4- Köy okulları yeniden açılacak, atama bekleyen yüz binler var. Eğitimin tüm bileşenleriyle oluşacak politikalarıyla eğitim üretime dönük olacak, çağdaş olacak eğitim. Bütün organize sanayi bölgelerinde teknoloji liseleri olacak.

5- Her okulun kendi bütçesi olacak. Okul müdürünü dilenci haline getiriyoruz. Her okulun bir bütçesi olacak, o bütçesi denetlenecek. Okul aile birliğiyle birlikte yönetilecek. Okul aile birliğinin yetkileri güçlendirilecek. 

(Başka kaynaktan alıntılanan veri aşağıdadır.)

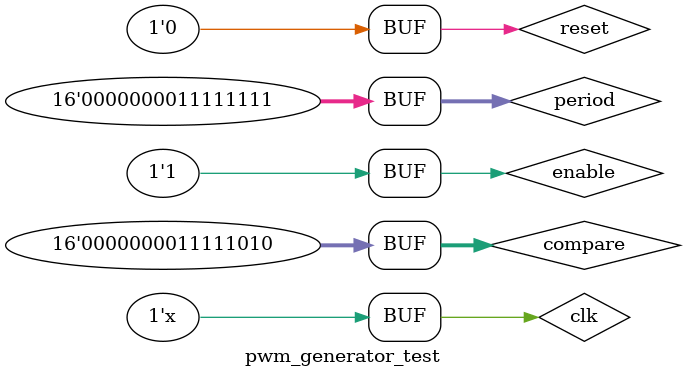
<source format=v>
`timescale 1ns / 1ps


module pwm_generator_test;

reg clk;
reg enable;
reg reset;
reg [15:0] compare;
reg [15:0] period;

pwm_generator pwmGen(
    .en(enable),
    .clk(clk),
    .rst(reset),
    .cmp(compare),
    .period(period)
);

initial begin
    enable = 0;
    reset = 0;
    clk = 0; 
    compare = 0;
    period = 0;
    
    #50
    
    #10 enable = 1;
    #10 reset = 1;
    #10 reset = 0;
    
    #20 period = 255;
        compare = 50;
    
    #100000 compare = 100;
    
    #100000 compare = 150;
    
    #100000 compare = 200;
    
    #100000 compare = 250;
    
end

always #25 clk = ~clk;

endmodule


</source>
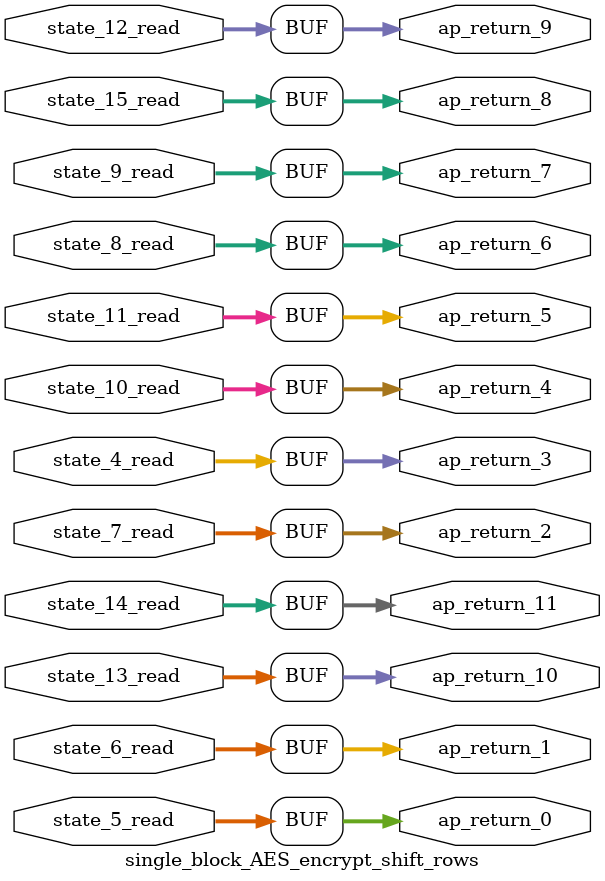
<source format=v>

`timescale 1 ns / 1 ps 

module single_block_AES_encrypt_shift_rows (
        state_4_read,
        state_5_read,
        state_6_read,
        state_7_read,
        state_8_read,
        state_9_read,
        state_10_read,
        state_11_read,
        state_12_read,
        state_13_read,
        state_14_read,
        state_15_read,
        ap_return_0,
        ap_return_1,
        ap_return_2,
        ap_return_3,
        ap_return_4,
        ap_return_5,
        ap_return_6,
        ap_return_7,
        ap_return_8,
        ap_return_9,
        ap_return_10,
        ap_return_11
);


input  [7:0] state_4_read;
input  [7:0] state_5_read;
input  [7:0] state_6_read;
input  [7:0] state_7_read;
input  [7:0] state_8_read;
input  [7:0] state_9_read;
input  [7:0] state_10_read;
input  [7:0] state_11_read;
input  [7:0] state_12_read;
input  [7:0] state_13_read;
input  [7:0] state_14_read;
input  [7:0] state_15_read;
output  [7:0] ap_return_0;
output  [7:0] ap_return_1;
output  [7:0] ap_return_2;
output  [7:0] ap_return_3;
output  [7:0] ap_return_4;
output  [7:0] ap_return_5;
output  [7:0] ap_return_6;
output  [7:0] ap_return_7;
output  [7:0] ap_return_8;
output  [7:0] ap_return_9;
output  [7:0] ap_return_10;
output  [7:0] ap_return_11;

assign ap_return_0 = state_5_read;

assign ap_return_1 = state_6_read;

assign ap_return_10 = state_13_read;

assign ap_return_11 = state_14_read;

assign ap_return_2 = state_7_read;

assign ap_return_3 = state_4_read;

assign ap_return_4 = state_10_read;

assign ap_return_5 = state_11_read;

assign ap_return_6 = state_8_read;

assign ap_return_7 = state_9_read;

assign ap_return_8 = state_15_read;

assign ap_return_9 = state_12_read;

endmodule //single_block_AES_encrypt_shift_rows

</source>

Bu 5 temel çözümü öğretmenlerimin takdirine sunuyorum. Onlar bunu yapmıyorlar mı? Biz yapacağız. Onlar öğretmenleri sevmiyorlar mı, biz seveceğiz. Onlar savurganlığı seviyorlar, biz adaleti hakkı hukuku savunuyoruz. Onlar tüyü bitmemiş yetimin hakkını yerler, biz haklarını savunuruz. İster çalışan öğretmenler, ister atama bekleyen öğretmenler bunu gayet net bilsinler, 5 tane çözüm.”